Da reunião, em que participou o primeiro-ministro de Israel, país que pretende aderir à CEDEAO, saiu a indicação clara de que a Guiné-Bissau deverá cumprir o acordo assinado em Conacri, no final de 2016, e que estabelece que o Presidente José Mário Vaz deverá demitir o primeiro-ministro que nomeou, por iniciativa presidencial, e nomear outro em consenso com os partidos com assento parlamentar, que deverá governar até às próximas eleições.
José Mário Vaz já afirmou que não o fará e tem o apoio expresso de 12 partidos, sem assento parlamentar, que na passada sexta-feira emitiram um comunicado, onde acusam dirigentes do PAIGC de serem os principais responsáveis pela crise política no país, de bloquearem o funcionamento do Parlamento e de incitarem os militares a um golpe de Estado.
A mesma posição tem o PRS, segunda maior força política da Guiné-Bissau que, em conjunto com 15 deputados dissidentes do PAIGC, pediu uma sessão parlamentar para 13 de Junho, a fim de aprovar o programa de Governo do actual primeiro-ministro. A pretensão foi reprovada pelo presidente do Parlamento, que considerou que o programa do actual executivo não pode ser votado por não respeitar o acordo firmado em Conacri.
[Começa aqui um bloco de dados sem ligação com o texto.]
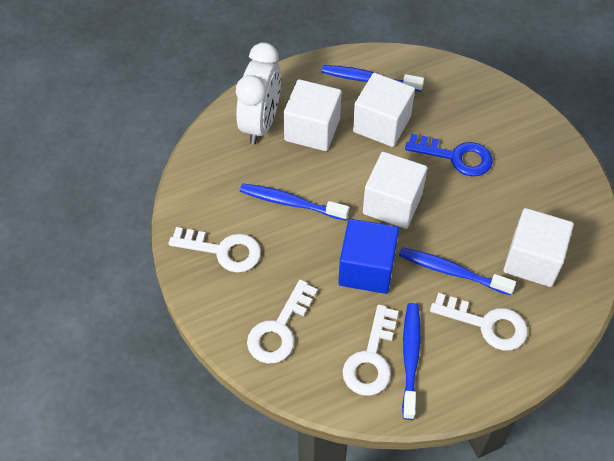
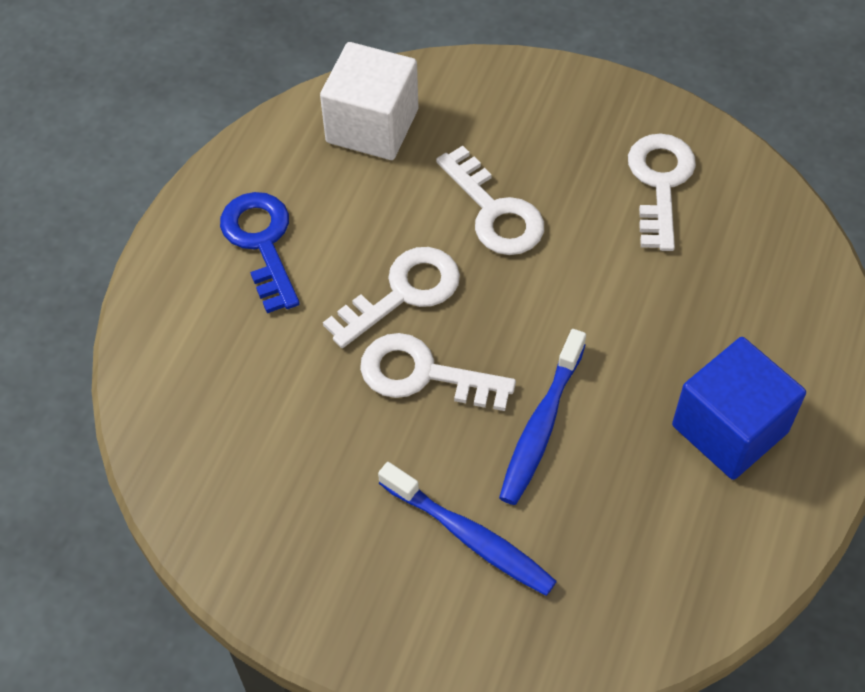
blue toothbrush: 4 -> 2
white clock: 1 -> 0
white cube: 4 -> 1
Contra o Presidente está o PAIGC e vários grupos de mulheres e de jovens, nomeadamente o Movimento Jovens Inconformados da Guiné-Bissau, que na passada semana promoveu uma manifestação, que acabou com 12 manifestantes feridos em confrontos com a polícia, exigindo o cumprimento do Acordo de Conacri e a demissão, não só do primeiro-ministro, mas também do Presidente José Mário Vaz.
O país está dividido em dois, com posições inconciliáveis, agudizando-se a crise política, que não parece ter fim à vista.